WHAT YOU SHOULD DO →
Locate each line in the rows below that contains the word "chart" and copy it out. Only matches with the same capitalization count.

DATASET EXCERPTS →
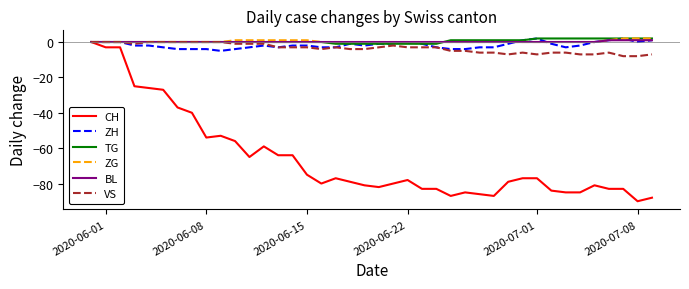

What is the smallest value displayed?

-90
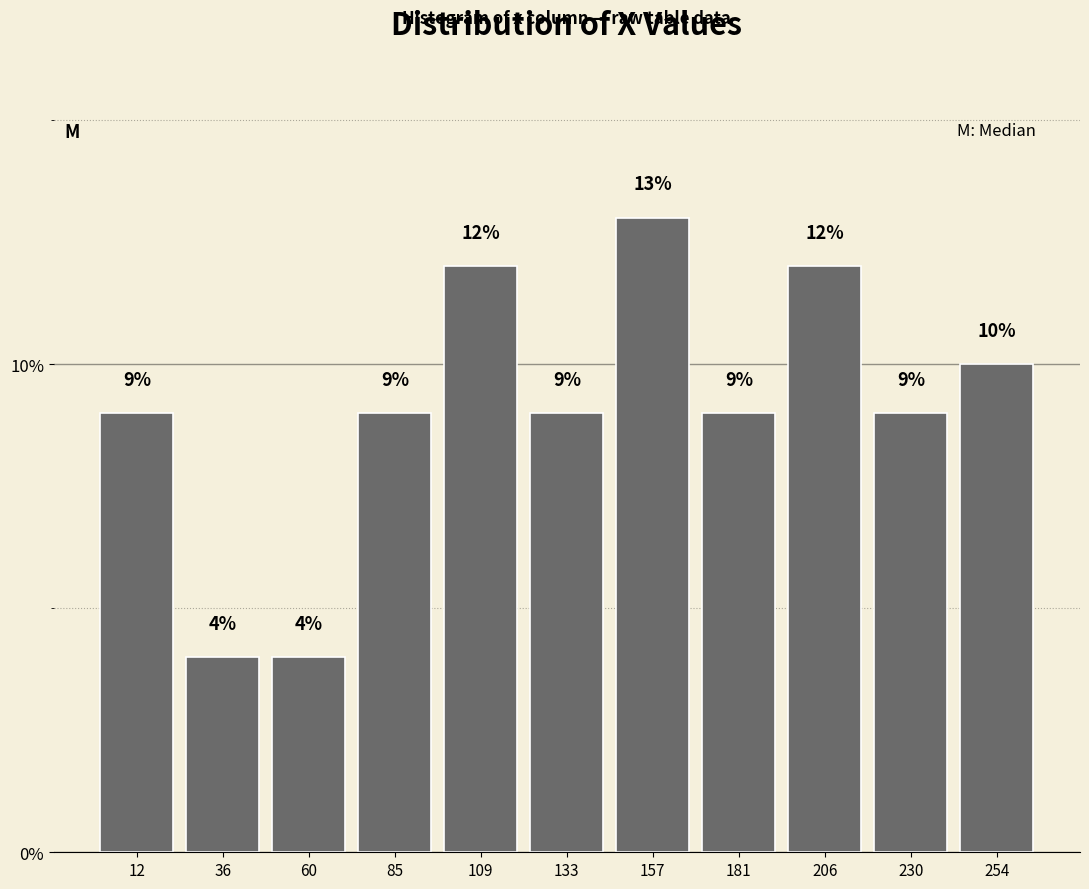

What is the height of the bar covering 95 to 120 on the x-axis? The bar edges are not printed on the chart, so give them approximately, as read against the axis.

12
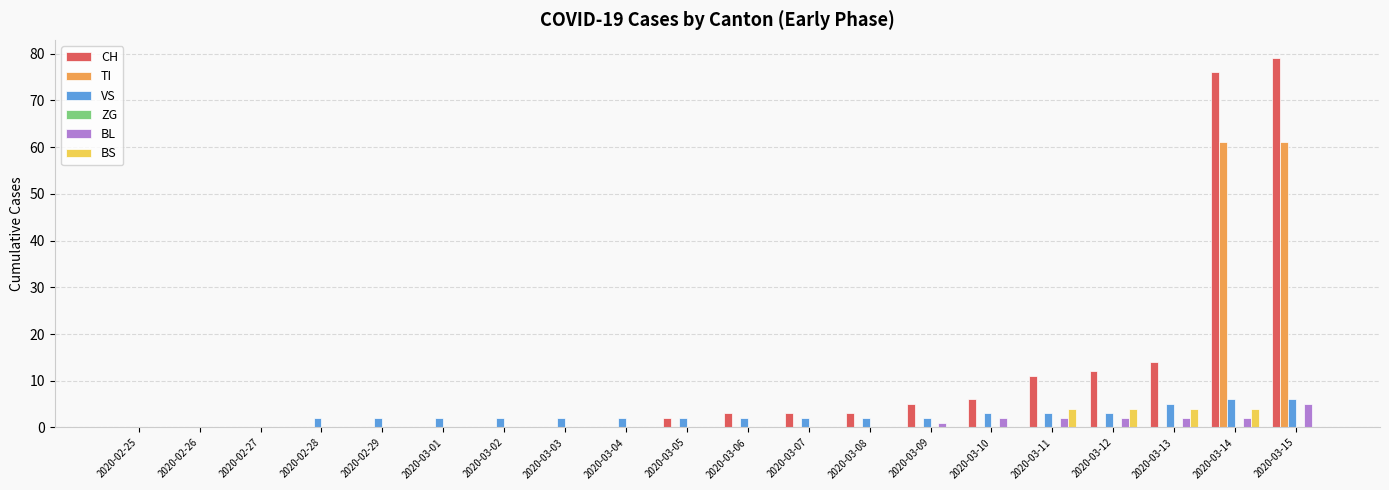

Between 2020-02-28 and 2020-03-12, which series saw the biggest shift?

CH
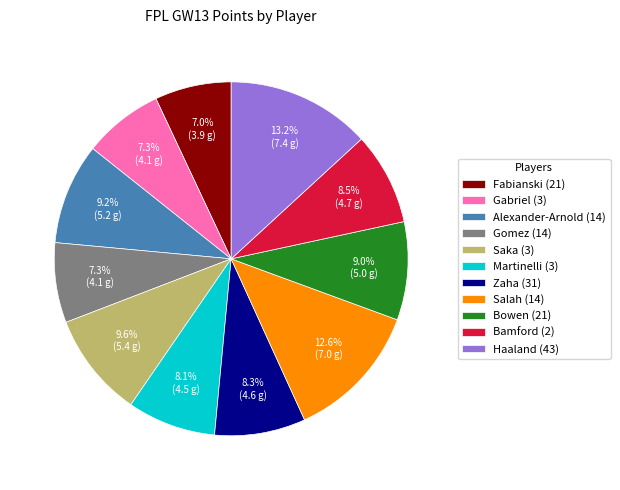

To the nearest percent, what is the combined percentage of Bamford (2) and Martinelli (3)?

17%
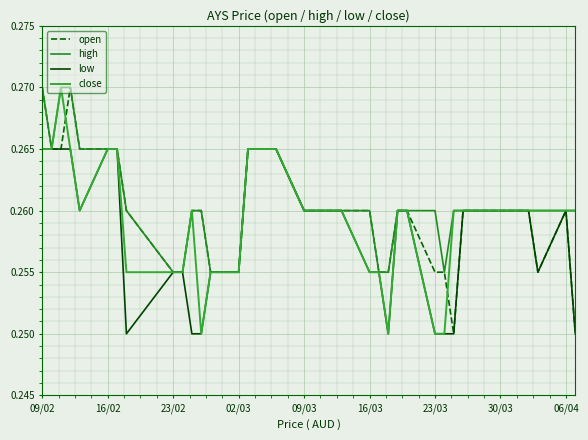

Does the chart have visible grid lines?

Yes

RESULT BELOW →
What is the height of the bar covering 95 to 120 on the x-axis? The bar edges are not printed on the chart, so give them approximately, as read against the axis.
Does the chart have visible grid lines?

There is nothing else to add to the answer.